3878de « Interiors/Motels », par Todd Hido : Alec Soth, Joel Sternfeld, Todd Hido, Stephen Shore, PL diCorcia: Il pourrait y avoir une exposition entière (et cela a probablement été le cas) consacrée aux images de motels américains prises par de grands photographes américains. Il y a quelque chose d'uniquement américain dans ce motel : il témoigne de la nature éphémère de l'Amérique elle-même, rendue possible et encouragée par nos routes et nos autoroutes. Mais ils me rappellent aussi l'immensité, l'inconnaissabilité de ce pays : ces jours-ci, chaque fois que j'en croise un, je me demande toujours :Qu'y a-t-il derrière ces rideaux ? Combien de vies ne connaîtrons-nous jamais ? Combien d’histoires impossibles ont traversé ces pièces et sont allées ailleurs, sans jamais être trouvées, sans jamais être entendues ?Ce sont ces questions qui rendent possible la vie de Jude, et c'est l'une des raisons pour lesquelles je considère ce livre, et un récit, qui ne pourrait se dérouler que dans ce pays.

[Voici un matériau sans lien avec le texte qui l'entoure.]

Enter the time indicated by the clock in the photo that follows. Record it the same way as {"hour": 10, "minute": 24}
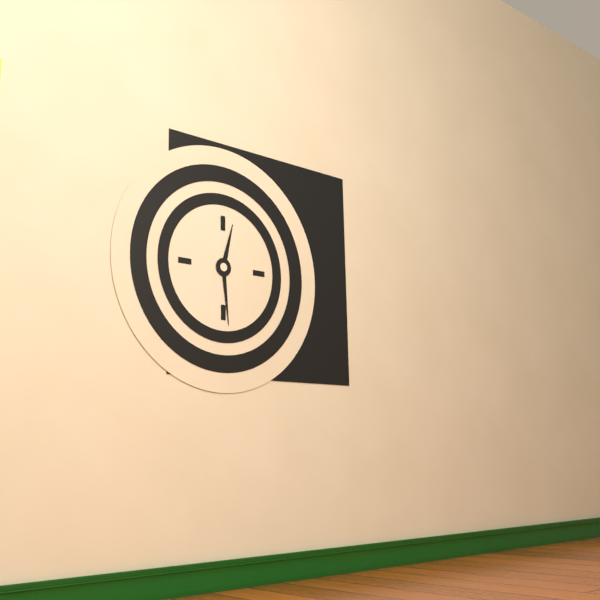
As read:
{"hour": 12, "minute": 29}
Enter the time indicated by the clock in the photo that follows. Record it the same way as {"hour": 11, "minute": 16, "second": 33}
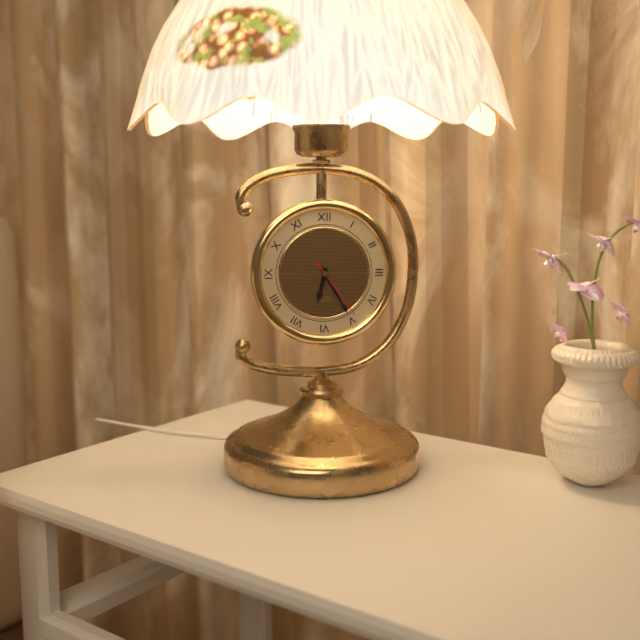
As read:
{"hour": 6, "minute": 25, "second": 24}
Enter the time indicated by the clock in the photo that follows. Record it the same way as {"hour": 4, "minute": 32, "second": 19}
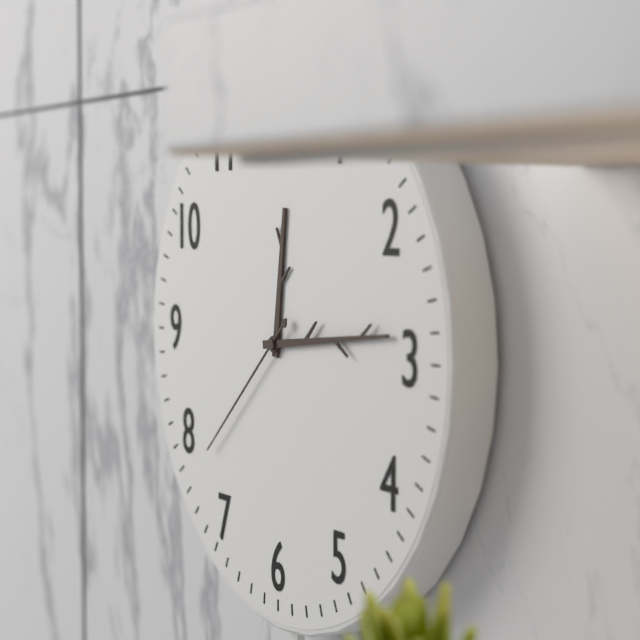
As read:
{"hour": 12, "minute": 14, "second": 38}
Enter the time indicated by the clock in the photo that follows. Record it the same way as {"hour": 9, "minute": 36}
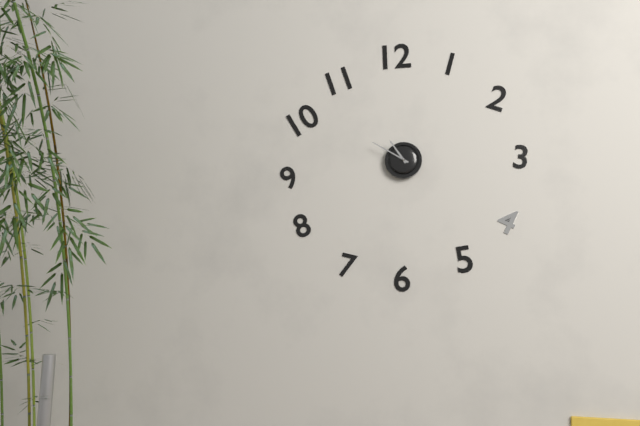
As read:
{"hour": 10, "minute": 50}
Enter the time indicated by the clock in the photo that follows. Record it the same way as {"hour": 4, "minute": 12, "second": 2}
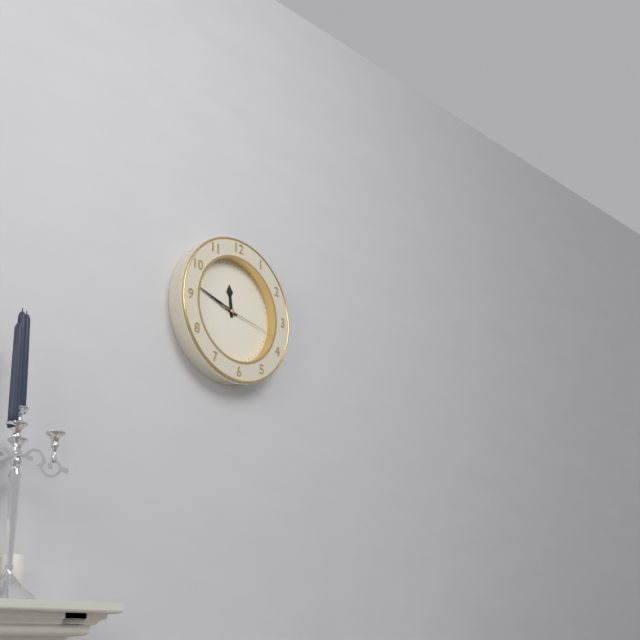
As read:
{"hour": 11, "minute": 48, "second": 17}
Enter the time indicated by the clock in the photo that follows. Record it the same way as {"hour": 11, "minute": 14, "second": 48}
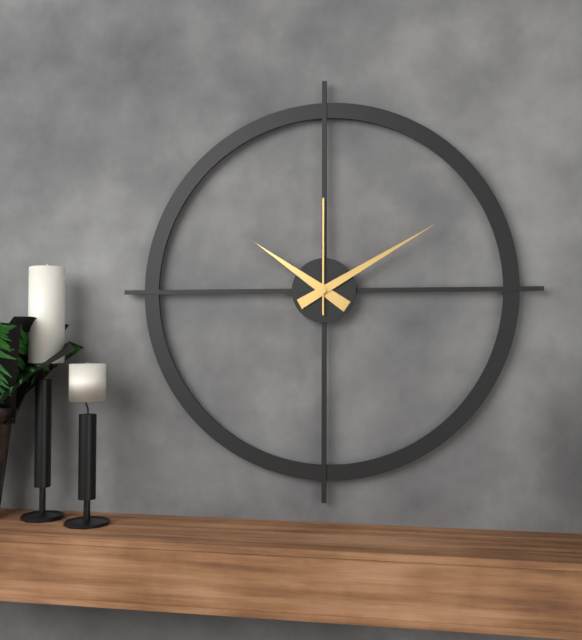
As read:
{"hour": 10, "minute": 10, "second": 0}
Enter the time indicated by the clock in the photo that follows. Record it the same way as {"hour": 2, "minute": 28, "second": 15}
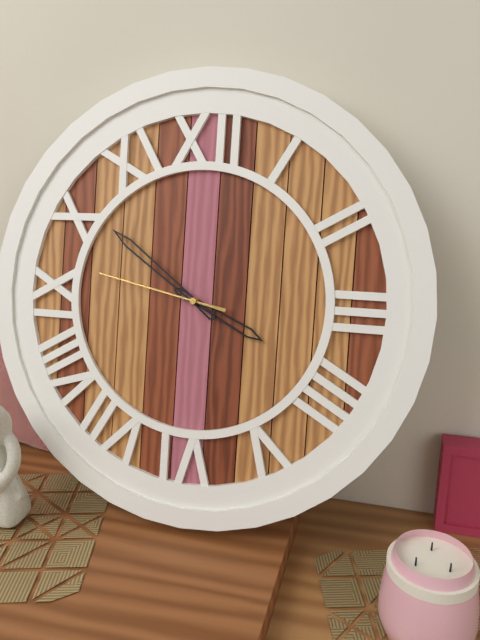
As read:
{"hour": 3, "minute": 51, "second": 47}
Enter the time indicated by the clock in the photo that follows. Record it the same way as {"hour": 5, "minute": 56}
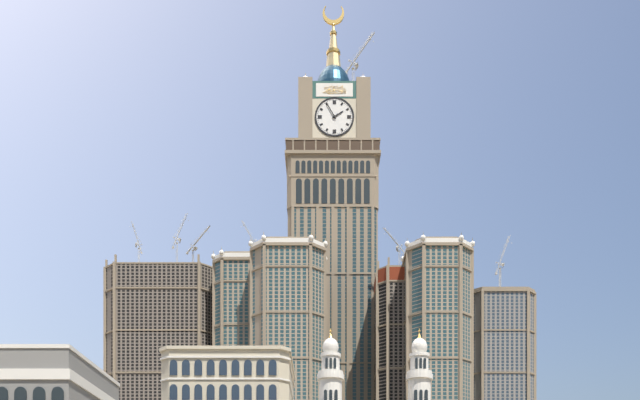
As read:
{"hour": 1, "minute": 55}
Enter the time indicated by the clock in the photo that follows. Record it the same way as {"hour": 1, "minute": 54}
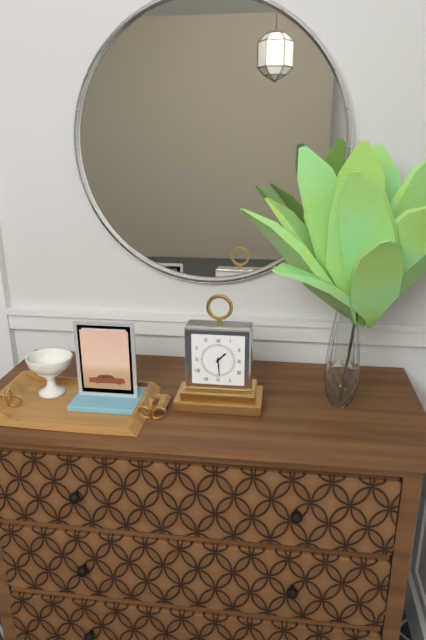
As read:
{"hour": 1, "minute": 29}
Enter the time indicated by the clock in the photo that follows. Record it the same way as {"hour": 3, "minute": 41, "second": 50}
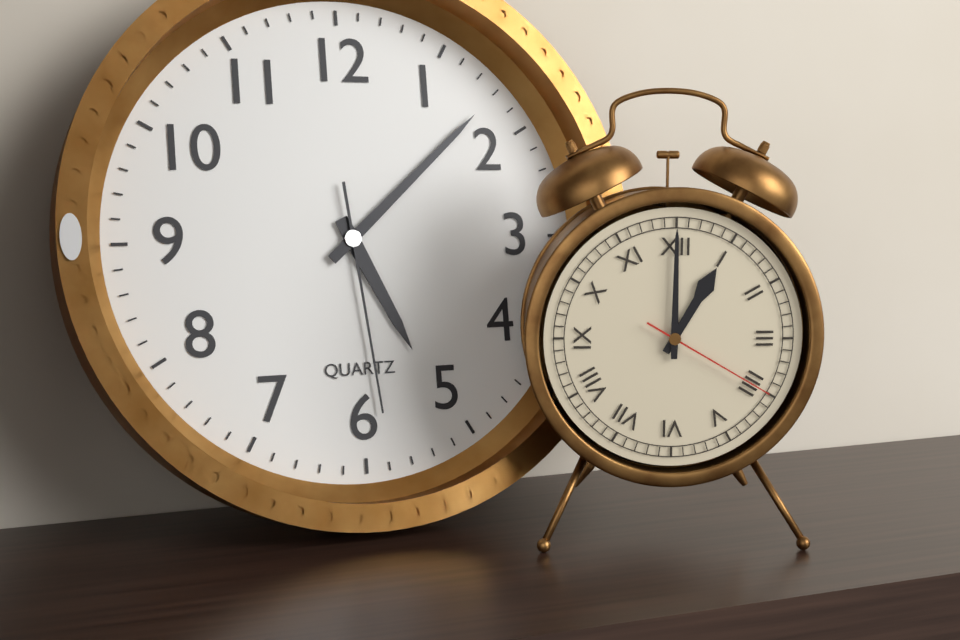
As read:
{"hour": 5, "minute": 8, "second": 29}
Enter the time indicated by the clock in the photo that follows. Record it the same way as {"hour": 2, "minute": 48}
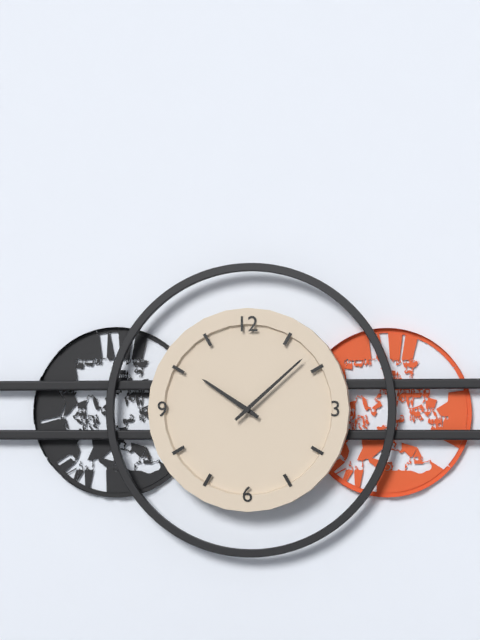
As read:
{"hour": 10, "minute": 8}
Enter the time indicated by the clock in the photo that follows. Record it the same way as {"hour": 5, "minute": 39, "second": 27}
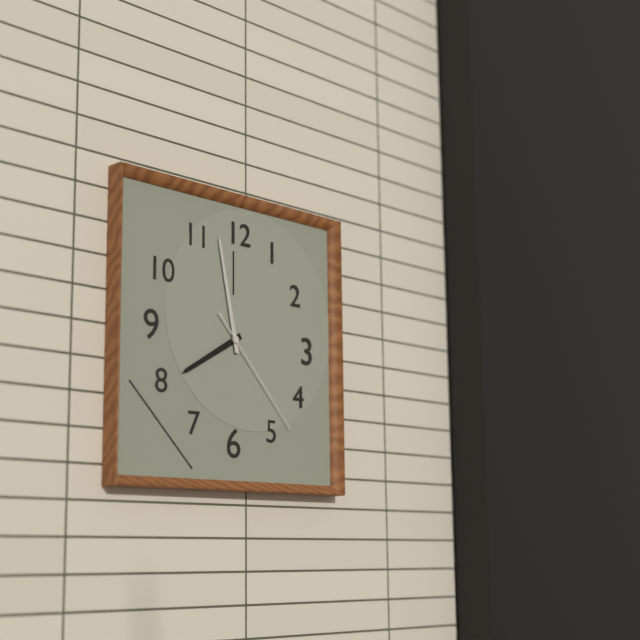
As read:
{"hour": 7, "minute": 58, "second": 23}
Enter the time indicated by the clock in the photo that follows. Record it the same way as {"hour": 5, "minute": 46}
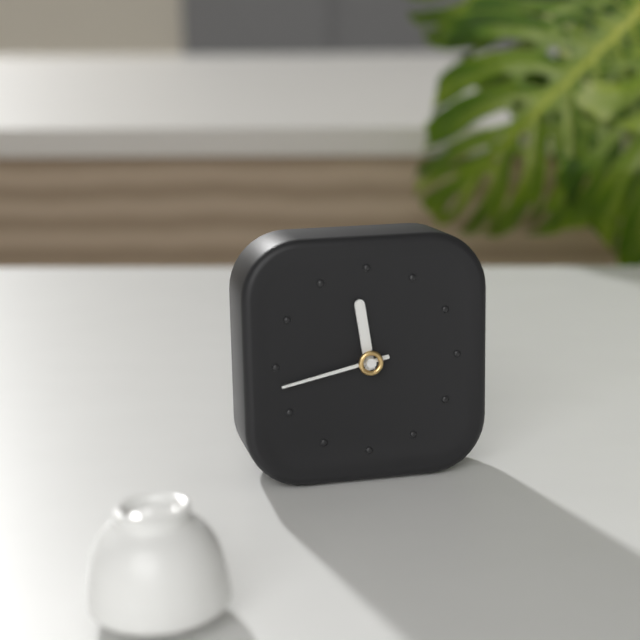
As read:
{"hour": 11, "minute": 43}
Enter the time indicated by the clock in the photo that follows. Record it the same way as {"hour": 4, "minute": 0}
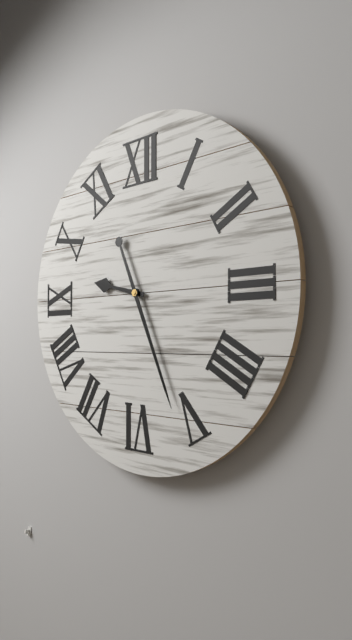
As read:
{"hour": 9, "minute": 26}
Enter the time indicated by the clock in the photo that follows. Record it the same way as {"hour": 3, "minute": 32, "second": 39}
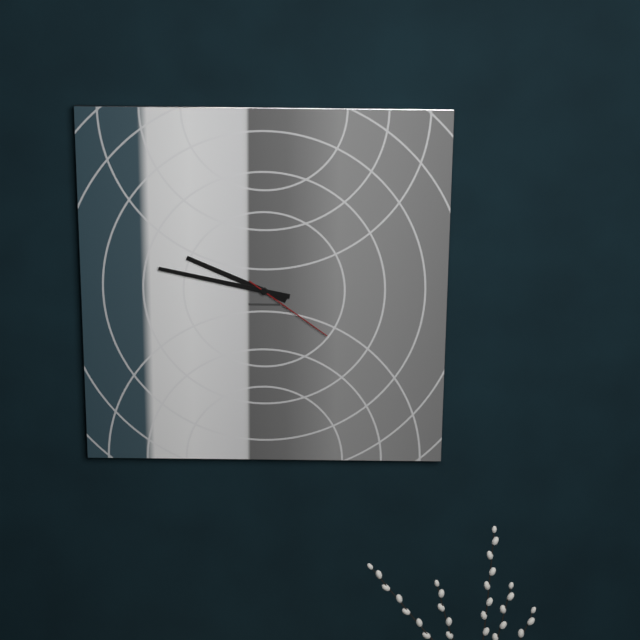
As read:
{"hour": 9, "minute": 47, "second": 21}
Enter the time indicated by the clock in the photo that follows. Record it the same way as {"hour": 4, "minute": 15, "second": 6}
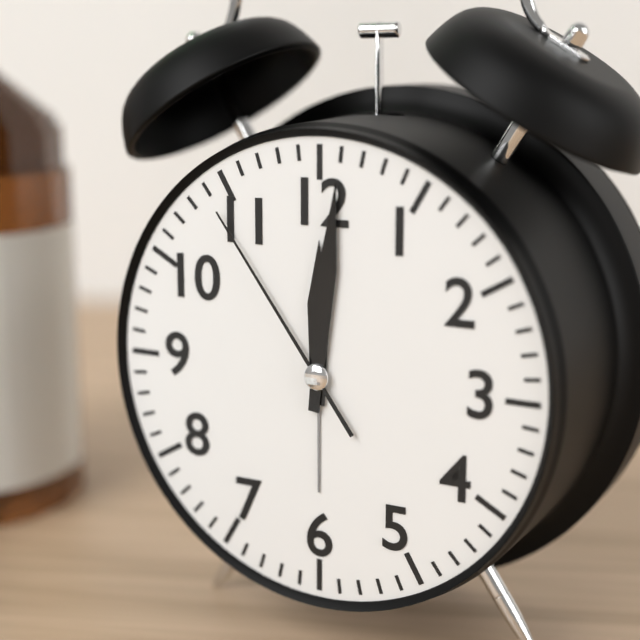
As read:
{"hour": 12, "minute": 1, "second": 54}
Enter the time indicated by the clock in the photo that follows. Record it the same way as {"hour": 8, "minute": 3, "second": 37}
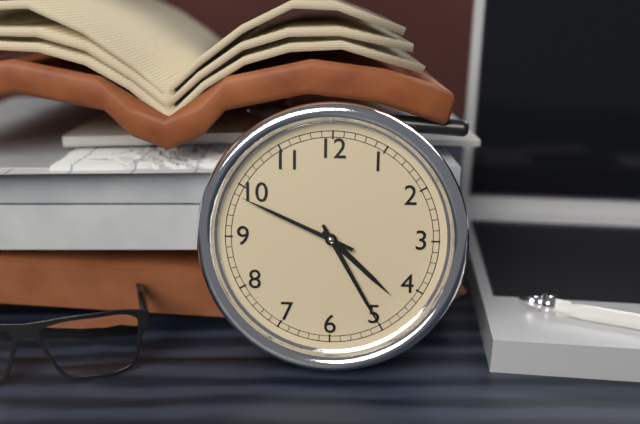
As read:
{"hour": 4, "minute": 25, "second": 49}
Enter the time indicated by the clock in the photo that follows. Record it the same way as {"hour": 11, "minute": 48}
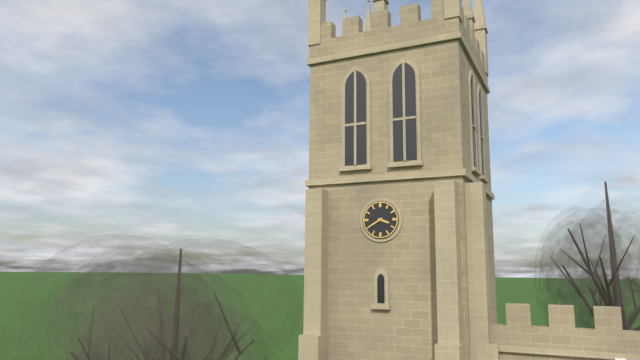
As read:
{"hour": 3, "minute": 40}
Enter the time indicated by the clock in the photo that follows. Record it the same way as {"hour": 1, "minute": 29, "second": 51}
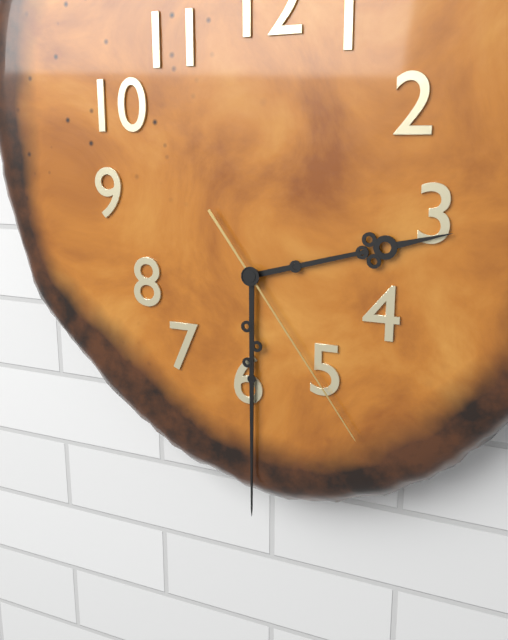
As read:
{"hour": 2, "minute": 30, "second": 24}
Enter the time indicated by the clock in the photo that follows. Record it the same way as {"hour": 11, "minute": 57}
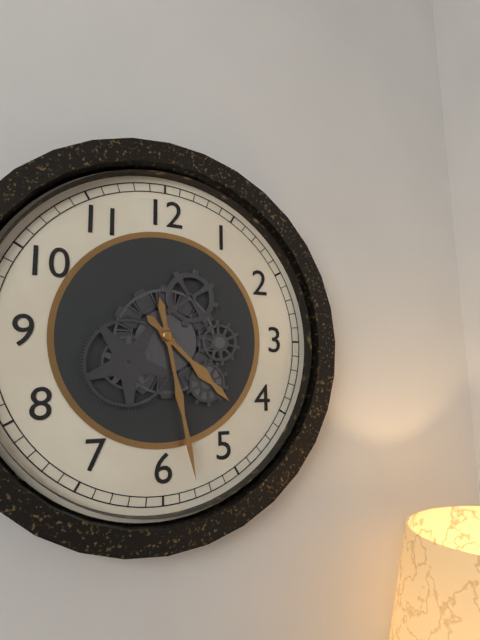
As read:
{"hour": 4, "minute": 28}
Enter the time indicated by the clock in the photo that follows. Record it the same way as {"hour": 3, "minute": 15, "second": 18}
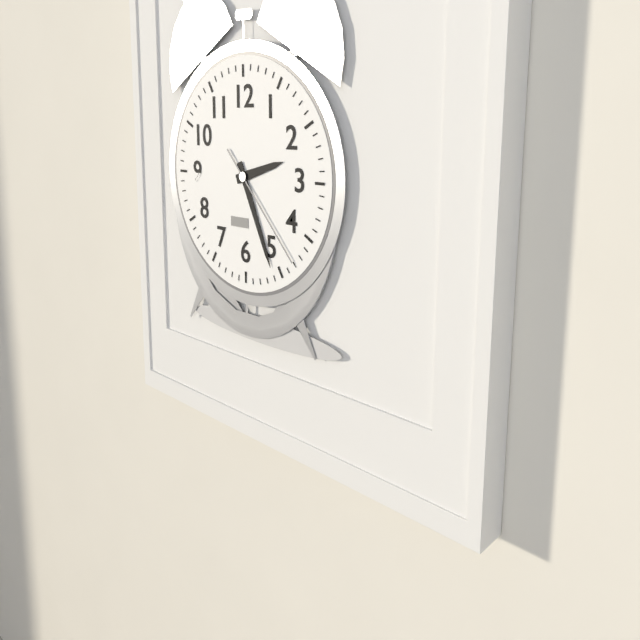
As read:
{"hour": 2, "minute": 26, "second": 23}
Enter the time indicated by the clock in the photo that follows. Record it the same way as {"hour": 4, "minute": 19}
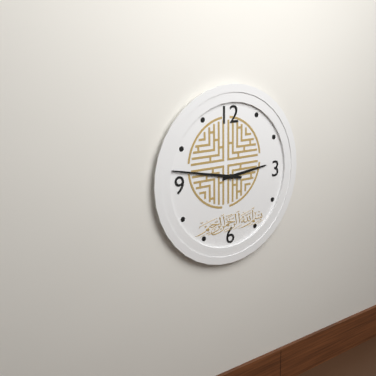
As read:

Comme les lecteurs du livre le savent, une partie importante de l’enfance de Jude se déroule dans des chambres de motel. Beaucoup de mes souvenirs d’enfance importants impliquent également des motels ; ma famille déménageait fréquemment et nous traversions souvent le pays en voiture, allant d'un endroit à un autre. Je me souviens encore de la tristesse particulière de ces bâtiments à un ou deux étages, généralement directement à la sortie de l'autoroute, et du sentiment particulier de suspension - même si, bien sûr, je n'aurais pas pu l'exprimer à l'époque - que vous ressentiez en séjournant. en un. Nous arrivions dans un motel tard dans la soirée, et mon frère et moi devions nous asseoir immobiles sur l'un des lits pendant que ma mère conduisait dans la petite demi-ville dans laquelle nous nous étions arrêtés, à la recherche d'une épicerie à acheter. du pain et du beurre de cacahuète pour notre dîner. Je n'ai jamais oublié cette sensation : la sensation du couvre-lit en polyester à motifs assorti aux rideaux, ou de la moquette verte portée brillante par des centaines de pieds ; ou la vue de la télévision boulonnée au mur ; ou le bruit, comme celui d'une rivière, de voitures filant sur la route à quelques centaines de mètres seulement ; ou l'attente que je ressentais alors que nous attendions que ma mère revienne avec notre nourriture. Nous étions bien soignés et protégés, et il n'a jamais été question qu'elle revienne vers nous, mais je me souviens de ce moment comme d'un moment creux et vide ; c'était une sensation que je savais que Jude ressentirait aussi bien alors qu'il attendait seul dans sa chambre que son tuteur, frère Luke, revienne vers lui.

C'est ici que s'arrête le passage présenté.